Planned as a year-long show, it was extended twice due to popular demand and ran for two and a half years.
A variety of fascinating animals were found in TTT, but one, in particular, piqued my interest.
It’s a European badger, Meles meles, “meles” being the Latin word for badger.
Badgers are short-legged omnivores in the weasel family Mustelidae. There are 11 species of badger. A male badger is called a boar and the female is called a sow. Young badgers are cubs. Badgers have short strong limbs, with powerful digging claws.
The European badger is one of the largest badgers and has a distinctive black and white-striped face, grey fur and a short furry tail. They are omnivores, which means they eat a wide range of food.

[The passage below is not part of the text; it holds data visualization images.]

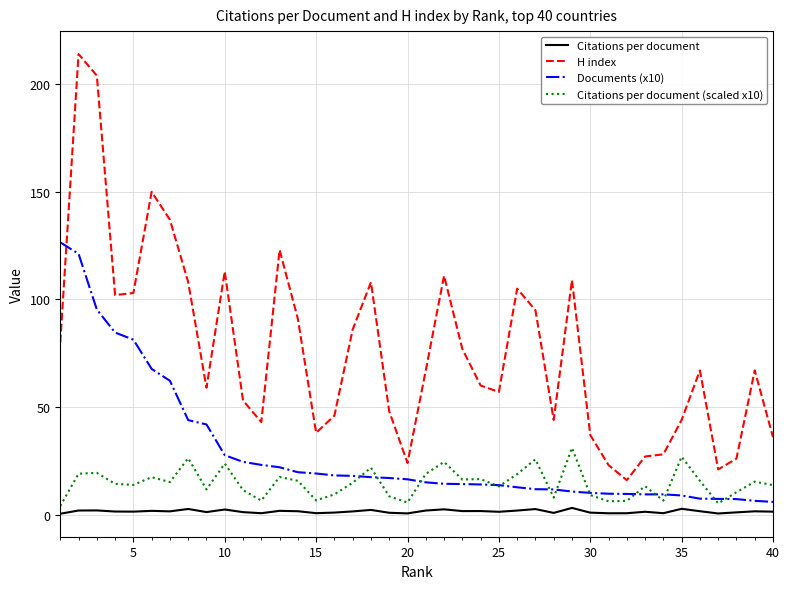

What is the lowest value of the H index series?

16.0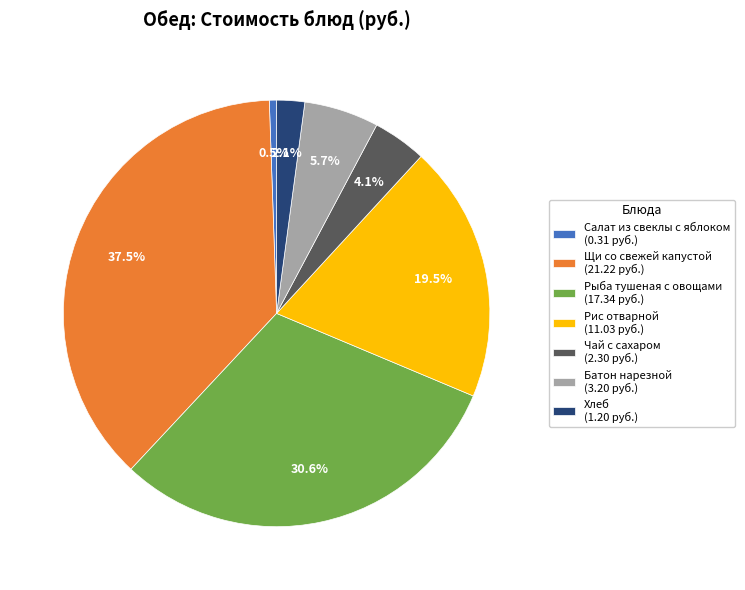

To the nearest percent, what percentage of the pie is Батон нарезной?

6%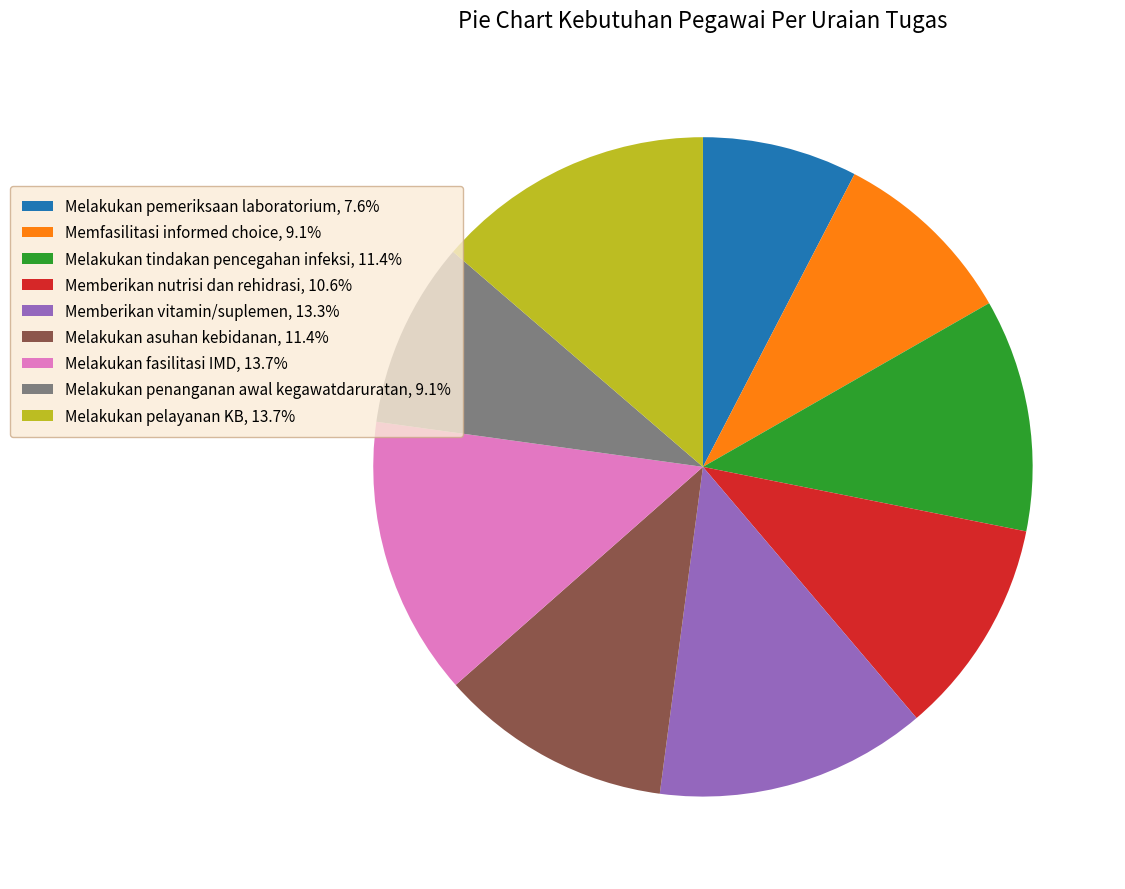

Is the sum of Memberikan nutrisi dan rehidrasi, 10.6% and Memfasilitasi informed choice, 9.1% greater than half?

No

Earthworms form a major part of their diet as do slugs and other invertebrates, plus fruits such as apples, plums and elderberries. They will also eat small mammals like voles and rabbits and are a major predator of hedgehogs in the UK. European badgers dig enormous tunnel complexes with multiple entrances, called setts, and venture out at night to forage.

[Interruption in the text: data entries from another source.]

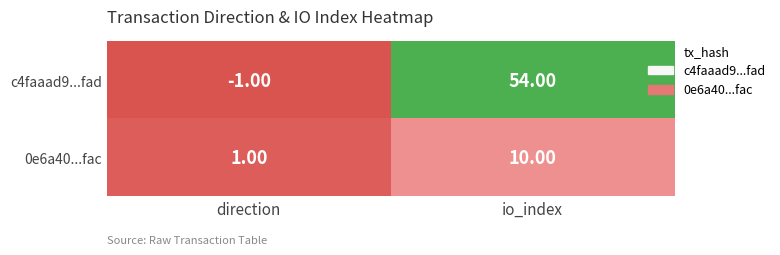

Where is 0e6a40...fac nearest to the value 5?

direction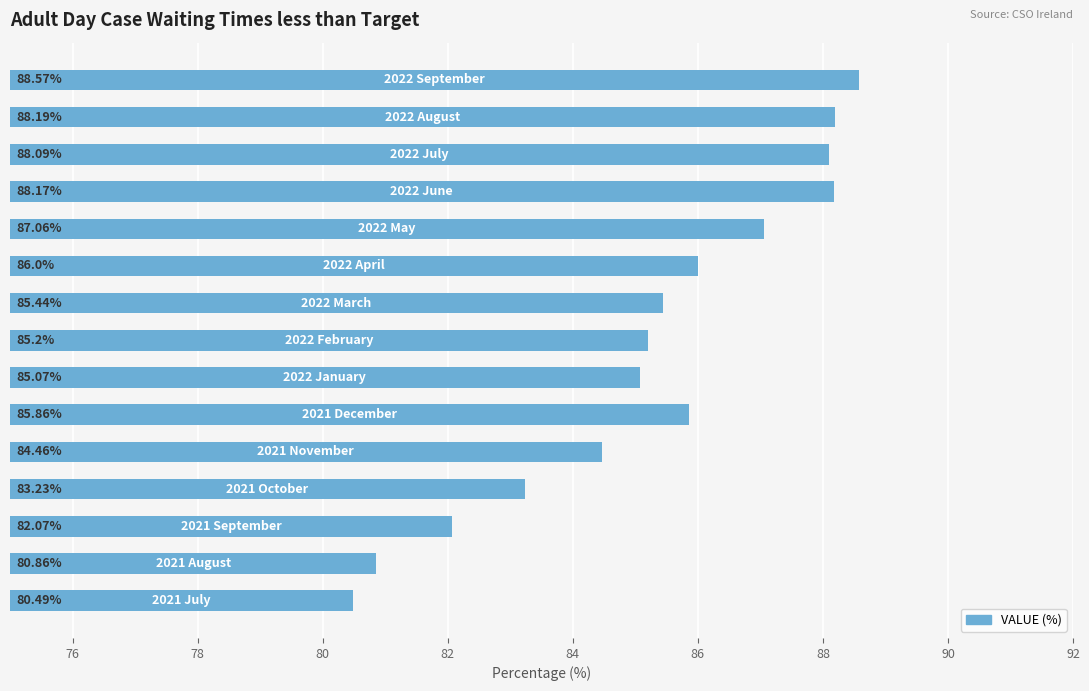

Are the bars horizontal?

Yes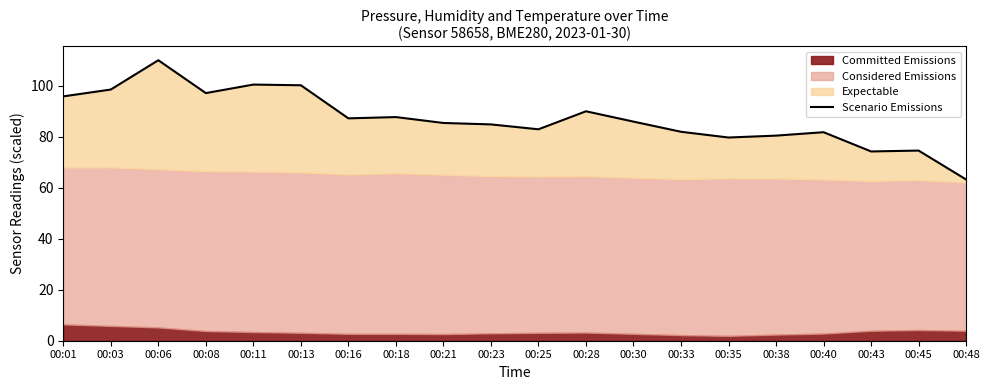

What is the value of the 6th point from the left?

100.1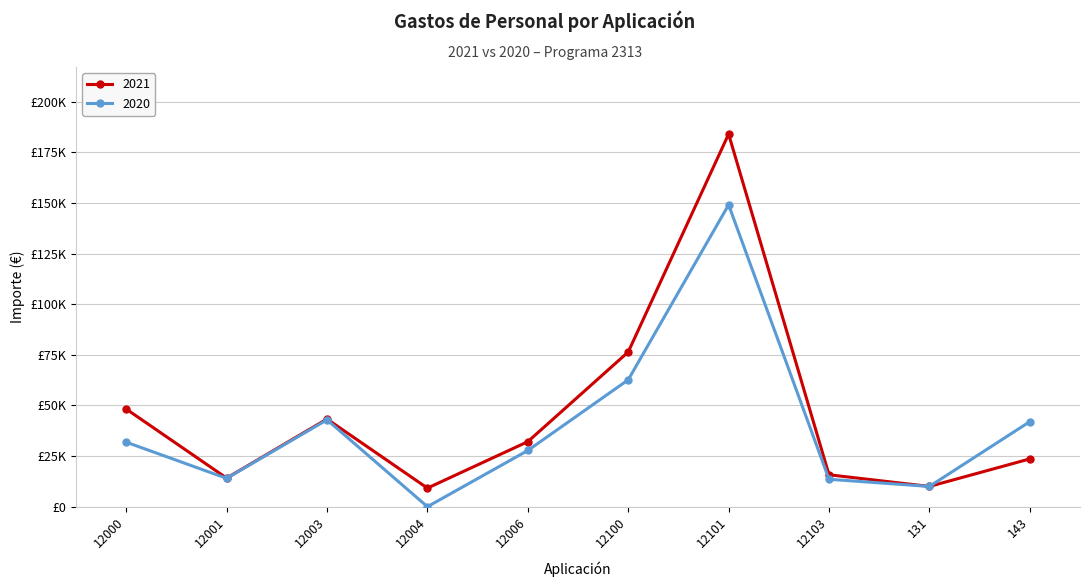

What is the label of the 5th point from the left?

12006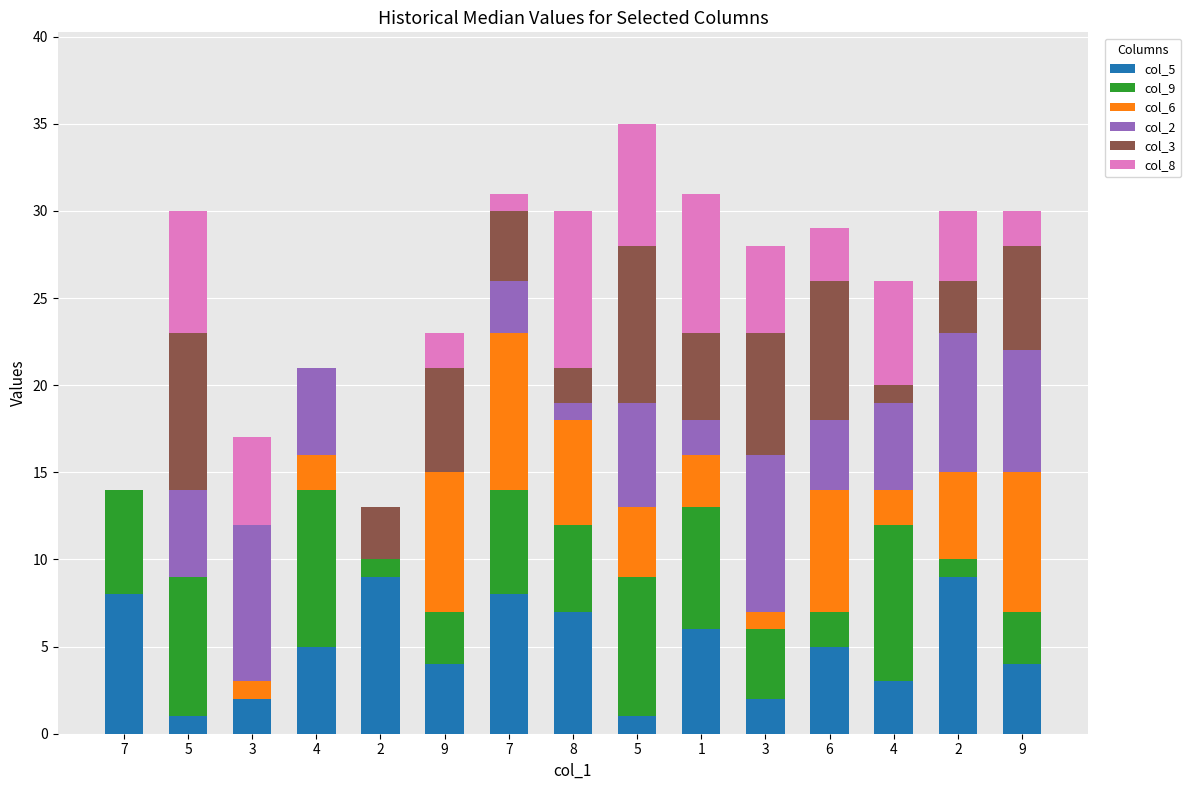

What are all the series names shown in the legend?

col_5, col_9, col_6, col_2, col_3, col_8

They are social animals and live in extended families.
The American badger is usually smaller and lighter, with a brown, black and white coat. They eat a wide range of livestock such as mice, squirrels, groundhogs, birds, lizards, frogs, insects and plants like corn, peas, mushrooms and seeds. They sleep in other animals’ burrows, often enlarging them for their own use.
Badgers have been used and abused through human history.
A particularly nasty blood sport called badger baiting, where packs of dogs were set upon badgers, usually resulted in dead badgers and badly injured dogs.
Their hair has also been used for brushes - paint, make-up, hair and shaving. While baiting is now outlawed, badgers still face threats to their safety with the erosion or development of their habitats and, thus, reduced space and food supplies.
The badger on display in TTT is a fully mounted specimen. It was donated to the museum in 1896 by Thomas Thatcher, the grandfather of Margaret Thatcher’s husband Denis, while visiting the UK.
Thatcher St in Castlecliff is named after this donor.
The writer's copy of Bill Badger's Finest Hour by BB, 1961. Photo / Whanganui Regional Museum
I was a child of the 1960s and was brought up on badgers in books. I read about Tommy Brock in Beatrice Potter’s The Tale of Mr Tod; Mr Badger in The Wind in the Willows; Trufflehunter from CS Lewis’ Prince Caspian; Bill Badger in the Rupert Bear annuals which were given to me and my siblings every Christmas; and the Bill Badger series.
I came almost face to face with badgers when I was living in Reigate in England in 1992-93.
Behind my house was a small woods with a large sett.
On cold frosty evenings, I’d pull on layers of clothes and walk quietly up the hill to a hummock near the sett, sit and wait, and let my night vision develop.
Half-grown cubs would dash around, playing and mock fighting and mother badgers would waddle off to search for food. But most exciting was the old brock, the male boss of the sett, who would trample about, snuffling in the leaves before trundling off to forage, passing quite close to me.
I’ve always remembered how happy, and how cold, I was up there, watching these wonderful creatures and appreciating the chance to see them, not just read about fictional badger characters.
* Libby Sharpe is senior curator at the Whanganui Regional Museum.